In another late Friday court filing, the Obama administration urged the Supreme Court to reject the appeal of 17 unlawfully detained Chinese Muslims--the Uighurs, who were determined to be innocent back in the Bush administration. The Uighurs have requested a SCOTUS review of a Circuit Court decision overturning a lower court which ruled that the Uighurs be released in Washington, DC, where a community of Uighur immigrants is prepared to take them in.
The administration is arguing [pdf] that it is the role of the political branches of government--the executive and legislative--to determine who to let into the country. Ambinder discusses:
The question at hand is very important: do federal courts have the authority to order the executive branch to release detainees into the United States? The Uighers say yes -- no other country will take them, and they fear repression if they're returned to their native country. The U.S. government agrees, but it contends that "the Political branches" bear the burden of deciding whether to let them into the country because they are aliens, not citizens.
It's a dilly of a pickle in some ways: the government is forced to justify the conditions that the Uighers live in at Guantanamo -- they're in comfortable housing and can leave for any other country when they want -- but must, at the same time, acknowledge that the Guantanamo holding facility is not where the Uighers will end up after Gitmo closes next January (providing Congress appropriates the money.) That's the heart of the Uighers' case -- that if the U.S. government, which was responsible for their detention, cannot find a place for them to go, it must either hold them indefinitely -- which it cannot do -- or it must release them into the United States, where the Uighers will be protected from torture and persecution. Keeping them at Gimto until the government figures out what to do with them is tantamount to indefinite detention.

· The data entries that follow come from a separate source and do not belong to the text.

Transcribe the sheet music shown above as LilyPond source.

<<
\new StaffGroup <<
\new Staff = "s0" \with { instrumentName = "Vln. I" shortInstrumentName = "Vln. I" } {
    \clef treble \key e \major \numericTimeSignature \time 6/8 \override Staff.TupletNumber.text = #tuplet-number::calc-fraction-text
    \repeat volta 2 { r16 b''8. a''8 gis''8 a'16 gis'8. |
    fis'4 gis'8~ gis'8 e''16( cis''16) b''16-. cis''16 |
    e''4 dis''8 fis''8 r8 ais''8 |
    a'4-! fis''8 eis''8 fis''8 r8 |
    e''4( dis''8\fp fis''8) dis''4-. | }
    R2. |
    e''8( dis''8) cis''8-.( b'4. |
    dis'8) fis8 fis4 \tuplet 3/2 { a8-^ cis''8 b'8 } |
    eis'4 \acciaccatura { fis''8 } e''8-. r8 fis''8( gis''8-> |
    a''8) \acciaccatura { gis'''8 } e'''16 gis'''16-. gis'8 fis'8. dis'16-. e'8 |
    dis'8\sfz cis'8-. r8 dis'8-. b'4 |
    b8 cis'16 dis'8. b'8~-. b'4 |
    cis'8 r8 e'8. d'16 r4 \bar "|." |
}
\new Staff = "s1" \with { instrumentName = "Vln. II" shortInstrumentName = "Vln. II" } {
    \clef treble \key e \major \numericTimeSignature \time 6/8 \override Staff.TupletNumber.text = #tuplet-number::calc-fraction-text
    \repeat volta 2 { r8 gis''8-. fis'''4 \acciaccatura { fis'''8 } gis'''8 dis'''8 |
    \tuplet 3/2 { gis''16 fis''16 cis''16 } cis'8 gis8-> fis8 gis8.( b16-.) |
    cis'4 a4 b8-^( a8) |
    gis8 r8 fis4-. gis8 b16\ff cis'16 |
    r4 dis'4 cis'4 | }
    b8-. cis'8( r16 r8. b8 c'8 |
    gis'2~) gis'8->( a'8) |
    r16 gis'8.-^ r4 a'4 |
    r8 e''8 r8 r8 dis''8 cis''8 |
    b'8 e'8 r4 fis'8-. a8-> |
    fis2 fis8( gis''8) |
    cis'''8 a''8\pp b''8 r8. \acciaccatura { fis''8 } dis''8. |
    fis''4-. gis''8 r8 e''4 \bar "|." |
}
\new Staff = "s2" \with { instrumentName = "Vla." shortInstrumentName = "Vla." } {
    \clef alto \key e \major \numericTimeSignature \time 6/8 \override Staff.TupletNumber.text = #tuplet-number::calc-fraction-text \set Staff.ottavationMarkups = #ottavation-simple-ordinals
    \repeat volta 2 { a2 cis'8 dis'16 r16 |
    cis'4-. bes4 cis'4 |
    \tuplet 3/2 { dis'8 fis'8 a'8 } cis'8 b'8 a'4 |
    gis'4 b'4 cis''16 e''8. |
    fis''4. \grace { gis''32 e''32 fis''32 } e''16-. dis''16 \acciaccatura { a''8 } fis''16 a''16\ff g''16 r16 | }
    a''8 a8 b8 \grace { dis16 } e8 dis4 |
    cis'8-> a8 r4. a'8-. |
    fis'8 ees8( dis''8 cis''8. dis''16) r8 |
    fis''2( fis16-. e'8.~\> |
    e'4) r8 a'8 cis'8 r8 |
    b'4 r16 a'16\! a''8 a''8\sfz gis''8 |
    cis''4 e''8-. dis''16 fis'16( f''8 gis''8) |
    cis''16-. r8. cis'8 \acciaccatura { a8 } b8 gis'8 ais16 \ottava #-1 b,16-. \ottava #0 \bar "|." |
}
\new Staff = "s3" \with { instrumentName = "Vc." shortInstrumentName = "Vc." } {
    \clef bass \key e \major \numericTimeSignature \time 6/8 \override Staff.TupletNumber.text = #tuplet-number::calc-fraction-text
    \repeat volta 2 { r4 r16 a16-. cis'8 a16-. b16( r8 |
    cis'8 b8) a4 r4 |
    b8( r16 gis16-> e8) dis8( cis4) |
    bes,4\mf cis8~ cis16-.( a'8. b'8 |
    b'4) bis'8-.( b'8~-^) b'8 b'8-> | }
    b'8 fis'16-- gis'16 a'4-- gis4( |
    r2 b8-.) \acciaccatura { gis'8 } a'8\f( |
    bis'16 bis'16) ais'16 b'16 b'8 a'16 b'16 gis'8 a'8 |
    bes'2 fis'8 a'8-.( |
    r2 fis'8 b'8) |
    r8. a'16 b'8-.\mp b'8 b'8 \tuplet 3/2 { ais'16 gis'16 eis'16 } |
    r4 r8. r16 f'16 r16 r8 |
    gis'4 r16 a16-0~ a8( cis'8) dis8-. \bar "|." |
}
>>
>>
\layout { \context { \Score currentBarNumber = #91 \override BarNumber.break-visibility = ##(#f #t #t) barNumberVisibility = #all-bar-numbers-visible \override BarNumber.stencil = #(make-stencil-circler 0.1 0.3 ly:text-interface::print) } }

This is playing against the backdrop of the cynical political game being played out in Congress over the release of Guantanamo prisoners, the fearmongering, and the growing reluctance of our allies to provide asylum to the prisoners when we won't take them ourselves.
In reaction to that news and to the growing political problem of dealing with the detainees, the Constitution Project and nine prominent conservatives released a statement calling on the administration to end the detention of the Uighurs and to recognize its responsibility in resettling detainess.
The statement [pdf], signed onto by Stephen E. Abraham, Mickey Edwards, Richard A. Epstein, Thomas B. Evans, Jr., David Keene, William H. Taft, IV, Don Wallace Jr., John W. Whitehead, and Lawrence B. Wilkerson, reads in part:
"The courts, the United States military, and the former administration under President Bush have long recognized that these men are not "enemy combatants," and do not pose a threat to the United States. After nearly seven years, there are no legal or moral grounds for holding these men one day longer. We call upon the U.S. government to end the unlawful detention of these men, release them into the United States, and recognize the United States' obligations to resettle some Guantanamo detainees in our country in order to encourage other nations to share in this responsibility."
The administration has renewed its efforts to find someplace that will take them, and has turned to Australia to take six of the men. Australia twice rejected Bush administration requests to take them.
The administration might have a solid legal basis for arguing that the courts don't have authority over immigration policy. But the continuing legal limbo of these men--who have been held since 2001 and were cleared for release in 2004--is unacceptable. Morally, the United States has both a responsibility and an obligation to allow some of these detainees to be resettled in our country. Our country's willingness to take them in could be the essential key to getting some goodwill from our allies on this issue, and to secure their cooperation in accepting those detainees who are going to be released by the time Guanatanamo closes next January.